Они направились к станции монорельса.

— Еда, сон, ставки зарплаты: как бы я объяснил современную концепцию этой триады человеку из, скажем, двадцать третьего века?

Кейтин сидел на краю вечеринки и смотрел на танцоров, в том числе себя, смеющихся перед Златом. Время от времени нависал над записчиком.

— Наш способ управления этими процессами был бы абсолютно недоступен человеку семьсот лет назад, даже если тот знал о внутривенном питании и пищевых концентратах. Ему все равно не хватило бы информационной оснастки, чтобы уразуметь, как все и каждый в нашем обществе, исключая очень-очень богатых и очень-очень бедных, ежедневно принимают пищу.

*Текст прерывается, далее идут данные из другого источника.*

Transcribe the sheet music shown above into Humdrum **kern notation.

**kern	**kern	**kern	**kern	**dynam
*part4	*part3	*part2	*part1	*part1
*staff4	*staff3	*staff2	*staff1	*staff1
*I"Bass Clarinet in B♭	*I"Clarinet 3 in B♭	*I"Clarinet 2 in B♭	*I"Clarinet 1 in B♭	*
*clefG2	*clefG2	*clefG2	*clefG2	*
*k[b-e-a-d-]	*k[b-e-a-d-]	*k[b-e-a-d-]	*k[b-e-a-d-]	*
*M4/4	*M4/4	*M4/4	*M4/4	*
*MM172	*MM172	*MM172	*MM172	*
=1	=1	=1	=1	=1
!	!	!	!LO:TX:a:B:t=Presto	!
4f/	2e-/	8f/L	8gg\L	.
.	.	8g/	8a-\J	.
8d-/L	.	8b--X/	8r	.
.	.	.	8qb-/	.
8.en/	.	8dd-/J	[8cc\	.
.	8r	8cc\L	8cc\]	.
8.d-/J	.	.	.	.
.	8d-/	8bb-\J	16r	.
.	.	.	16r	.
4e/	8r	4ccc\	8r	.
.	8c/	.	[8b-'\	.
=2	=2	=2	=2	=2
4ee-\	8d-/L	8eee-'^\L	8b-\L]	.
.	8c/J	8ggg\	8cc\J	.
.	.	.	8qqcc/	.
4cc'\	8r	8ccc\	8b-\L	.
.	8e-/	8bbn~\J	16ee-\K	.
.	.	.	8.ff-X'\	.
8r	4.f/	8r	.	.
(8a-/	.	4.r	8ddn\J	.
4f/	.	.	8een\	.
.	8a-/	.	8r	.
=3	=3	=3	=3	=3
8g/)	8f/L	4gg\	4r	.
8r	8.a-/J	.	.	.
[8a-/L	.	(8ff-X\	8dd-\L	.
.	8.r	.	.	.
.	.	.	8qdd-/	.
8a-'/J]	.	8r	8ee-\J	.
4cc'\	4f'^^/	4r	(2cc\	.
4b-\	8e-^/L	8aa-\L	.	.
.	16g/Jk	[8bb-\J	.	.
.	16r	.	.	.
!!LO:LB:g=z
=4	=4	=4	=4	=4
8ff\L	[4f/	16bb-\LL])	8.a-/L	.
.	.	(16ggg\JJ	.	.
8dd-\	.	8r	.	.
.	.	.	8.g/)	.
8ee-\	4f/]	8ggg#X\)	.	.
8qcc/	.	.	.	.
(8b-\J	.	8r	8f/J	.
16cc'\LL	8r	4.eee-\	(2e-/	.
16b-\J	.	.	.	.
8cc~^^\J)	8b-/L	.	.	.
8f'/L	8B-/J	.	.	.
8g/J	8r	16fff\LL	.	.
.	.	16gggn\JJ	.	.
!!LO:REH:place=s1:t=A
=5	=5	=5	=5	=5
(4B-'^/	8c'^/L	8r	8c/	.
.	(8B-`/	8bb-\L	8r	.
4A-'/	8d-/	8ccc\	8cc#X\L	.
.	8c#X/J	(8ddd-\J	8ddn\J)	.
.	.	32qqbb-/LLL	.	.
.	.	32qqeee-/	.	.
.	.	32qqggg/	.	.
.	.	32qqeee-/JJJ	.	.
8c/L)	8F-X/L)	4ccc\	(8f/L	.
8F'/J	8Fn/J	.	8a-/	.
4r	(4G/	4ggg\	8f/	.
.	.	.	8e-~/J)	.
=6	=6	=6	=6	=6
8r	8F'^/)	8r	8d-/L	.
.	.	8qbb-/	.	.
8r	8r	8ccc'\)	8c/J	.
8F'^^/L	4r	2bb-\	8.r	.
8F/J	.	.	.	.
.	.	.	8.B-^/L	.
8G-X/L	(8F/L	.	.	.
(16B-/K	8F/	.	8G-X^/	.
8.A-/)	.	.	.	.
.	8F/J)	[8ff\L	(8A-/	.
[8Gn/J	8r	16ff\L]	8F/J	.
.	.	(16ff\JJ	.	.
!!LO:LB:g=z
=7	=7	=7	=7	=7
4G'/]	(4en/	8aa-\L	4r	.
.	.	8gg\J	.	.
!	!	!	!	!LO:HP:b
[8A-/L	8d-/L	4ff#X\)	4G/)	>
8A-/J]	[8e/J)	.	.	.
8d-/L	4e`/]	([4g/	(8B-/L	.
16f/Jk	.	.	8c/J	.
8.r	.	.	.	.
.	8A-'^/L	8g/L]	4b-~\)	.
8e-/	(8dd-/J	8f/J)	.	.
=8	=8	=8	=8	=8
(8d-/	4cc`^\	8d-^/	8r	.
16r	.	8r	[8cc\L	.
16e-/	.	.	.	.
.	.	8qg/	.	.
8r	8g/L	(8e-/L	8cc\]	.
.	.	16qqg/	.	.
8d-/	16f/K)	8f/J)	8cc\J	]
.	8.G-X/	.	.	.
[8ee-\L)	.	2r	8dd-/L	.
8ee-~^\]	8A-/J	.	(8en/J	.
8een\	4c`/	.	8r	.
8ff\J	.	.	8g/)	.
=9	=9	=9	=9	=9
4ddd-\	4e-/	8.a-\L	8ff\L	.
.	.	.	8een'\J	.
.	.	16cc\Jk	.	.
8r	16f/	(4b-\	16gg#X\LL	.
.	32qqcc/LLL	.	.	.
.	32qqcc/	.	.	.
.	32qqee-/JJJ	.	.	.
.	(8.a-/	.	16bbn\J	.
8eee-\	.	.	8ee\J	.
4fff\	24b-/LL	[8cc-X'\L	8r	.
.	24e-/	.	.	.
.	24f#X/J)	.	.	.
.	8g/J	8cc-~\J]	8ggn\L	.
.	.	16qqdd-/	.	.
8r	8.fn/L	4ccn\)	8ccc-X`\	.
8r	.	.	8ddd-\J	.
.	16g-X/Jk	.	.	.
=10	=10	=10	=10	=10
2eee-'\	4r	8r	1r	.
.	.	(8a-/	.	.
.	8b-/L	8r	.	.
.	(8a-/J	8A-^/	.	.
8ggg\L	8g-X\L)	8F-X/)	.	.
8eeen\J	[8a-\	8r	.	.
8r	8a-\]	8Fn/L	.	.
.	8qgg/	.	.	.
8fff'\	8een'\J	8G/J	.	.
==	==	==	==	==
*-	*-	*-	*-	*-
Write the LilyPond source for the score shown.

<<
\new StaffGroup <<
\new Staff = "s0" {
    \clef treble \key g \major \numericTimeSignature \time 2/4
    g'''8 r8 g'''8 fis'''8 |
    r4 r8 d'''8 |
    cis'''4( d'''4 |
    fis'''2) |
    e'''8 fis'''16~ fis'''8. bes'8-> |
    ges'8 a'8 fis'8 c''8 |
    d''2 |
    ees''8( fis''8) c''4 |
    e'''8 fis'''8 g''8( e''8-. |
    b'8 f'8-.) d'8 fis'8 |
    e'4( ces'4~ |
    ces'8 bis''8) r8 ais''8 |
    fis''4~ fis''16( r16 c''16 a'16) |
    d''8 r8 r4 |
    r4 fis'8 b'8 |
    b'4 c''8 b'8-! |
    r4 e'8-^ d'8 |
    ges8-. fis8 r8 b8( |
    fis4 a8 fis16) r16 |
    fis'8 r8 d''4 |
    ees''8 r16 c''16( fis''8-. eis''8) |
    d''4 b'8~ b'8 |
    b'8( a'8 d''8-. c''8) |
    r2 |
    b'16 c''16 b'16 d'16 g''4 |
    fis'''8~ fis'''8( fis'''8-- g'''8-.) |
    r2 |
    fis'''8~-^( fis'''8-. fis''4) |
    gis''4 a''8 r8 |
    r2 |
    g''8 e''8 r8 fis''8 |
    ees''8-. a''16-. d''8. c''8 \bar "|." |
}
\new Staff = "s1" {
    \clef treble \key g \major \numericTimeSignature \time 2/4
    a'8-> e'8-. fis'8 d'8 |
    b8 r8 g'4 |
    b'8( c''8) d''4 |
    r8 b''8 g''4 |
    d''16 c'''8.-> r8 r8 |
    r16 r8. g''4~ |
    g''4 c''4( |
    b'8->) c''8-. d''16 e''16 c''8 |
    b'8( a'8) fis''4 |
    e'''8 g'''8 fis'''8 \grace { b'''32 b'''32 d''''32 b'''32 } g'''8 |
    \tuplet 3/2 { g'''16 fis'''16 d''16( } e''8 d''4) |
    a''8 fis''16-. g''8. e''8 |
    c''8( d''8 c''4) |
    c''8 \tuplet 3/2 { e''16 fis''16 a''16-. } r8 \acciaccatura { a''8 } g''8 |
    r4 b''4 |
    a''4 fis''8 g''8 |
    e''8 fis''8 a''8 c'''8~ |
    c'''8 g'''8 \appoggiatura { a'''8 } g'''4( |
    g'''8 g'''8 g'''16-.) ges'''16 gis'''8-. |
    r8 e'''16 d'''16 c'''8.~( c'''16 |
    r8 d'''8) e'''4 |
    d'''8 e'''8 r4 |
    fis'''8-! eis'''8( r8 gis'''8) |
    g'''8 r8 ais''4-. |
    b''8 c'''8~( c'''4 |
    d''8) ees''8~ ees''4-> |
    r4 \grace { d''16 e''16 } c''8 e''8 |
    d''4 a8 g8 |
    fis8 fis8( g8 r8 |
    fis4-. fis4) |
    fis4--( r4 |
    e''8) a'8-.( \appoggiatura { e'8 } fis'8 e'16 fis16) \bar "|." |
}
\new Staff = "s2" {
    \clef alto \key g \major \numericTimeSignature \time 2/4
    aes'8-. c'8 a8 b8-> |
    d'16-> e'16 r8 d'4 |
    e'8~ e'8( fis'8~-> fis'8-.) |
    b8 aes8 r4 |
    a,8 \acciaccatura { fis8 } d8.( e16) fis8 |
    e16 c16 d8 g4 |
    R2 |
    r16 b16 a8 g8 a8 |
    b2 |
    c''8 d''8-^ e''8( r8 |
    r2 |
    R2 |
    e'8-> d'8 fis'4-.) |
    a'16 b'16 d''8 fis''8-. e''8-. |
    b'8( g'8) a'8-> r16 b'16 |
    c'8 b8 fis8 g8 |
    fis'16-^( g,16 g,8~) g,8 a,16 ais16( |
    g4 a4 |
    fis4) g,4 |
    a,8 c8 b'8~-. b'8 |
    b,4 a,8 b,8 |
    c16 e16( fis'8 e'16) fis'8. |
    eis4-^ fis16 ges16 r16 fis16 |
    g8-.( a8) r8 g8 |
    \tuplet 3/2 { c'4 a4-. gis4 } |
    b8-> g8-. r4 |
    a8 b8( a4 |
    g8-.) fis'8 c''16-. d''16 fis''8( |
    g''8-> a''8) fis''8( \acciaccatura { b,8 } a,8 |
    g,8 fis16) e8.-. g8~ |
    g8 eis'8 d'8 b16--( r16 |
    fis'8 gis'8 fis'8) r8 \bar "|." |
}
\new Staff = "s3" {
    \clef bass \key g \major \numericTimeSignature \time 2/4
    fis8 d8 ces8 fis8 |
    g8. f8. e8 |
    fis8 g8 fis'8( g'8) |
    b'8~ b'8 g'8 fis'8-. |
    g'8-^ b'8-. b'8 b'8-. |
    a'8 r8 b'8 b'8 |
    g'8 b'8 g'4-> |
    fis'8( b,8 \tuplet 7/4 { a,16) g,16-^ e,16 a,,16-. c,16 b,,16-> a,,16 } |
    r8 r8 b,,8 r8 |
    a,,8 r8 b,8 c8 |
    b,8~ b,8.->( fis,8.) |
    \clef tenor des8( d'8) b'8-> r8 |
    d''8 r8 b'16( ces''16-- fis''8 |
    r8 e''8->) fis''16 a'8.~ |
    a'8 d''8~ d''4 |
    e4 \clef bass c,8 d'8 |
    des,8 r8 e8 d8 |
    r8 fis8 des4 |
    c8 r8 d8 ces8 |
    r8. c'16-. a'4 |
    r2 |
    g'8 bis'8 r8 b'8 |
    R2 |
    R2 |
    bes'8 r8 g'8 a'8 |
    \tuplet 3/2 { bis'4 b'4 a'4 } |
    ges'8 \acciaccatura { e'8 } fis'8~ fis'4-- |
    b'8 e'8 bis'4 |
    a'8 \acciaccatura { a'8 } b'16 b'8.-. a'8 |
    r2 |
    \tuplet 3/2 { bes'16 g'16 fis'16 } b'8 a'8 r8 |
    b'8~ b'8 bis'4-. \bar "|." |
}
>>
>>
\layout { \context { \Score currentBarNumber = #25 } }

Половина процесса показалась бы непроницаемо непонятной, другая — мерзкой. Странно, что пьем мы точно так же. За промежуток времени, когда свершились эти перемены — спасибо Эштону Кларку, — более-менее умер роман. Интересно, есть ли связь. Раз уж я выбрал архаичную форму искусства, должен ли я считать аудиторией тех, кто прочтет роман завтра, или же адресоваться к вчерашнему дню? Прошлое, будущее — не важно; если я избавлю нарратив от этих элементов, сочинение только выиграет.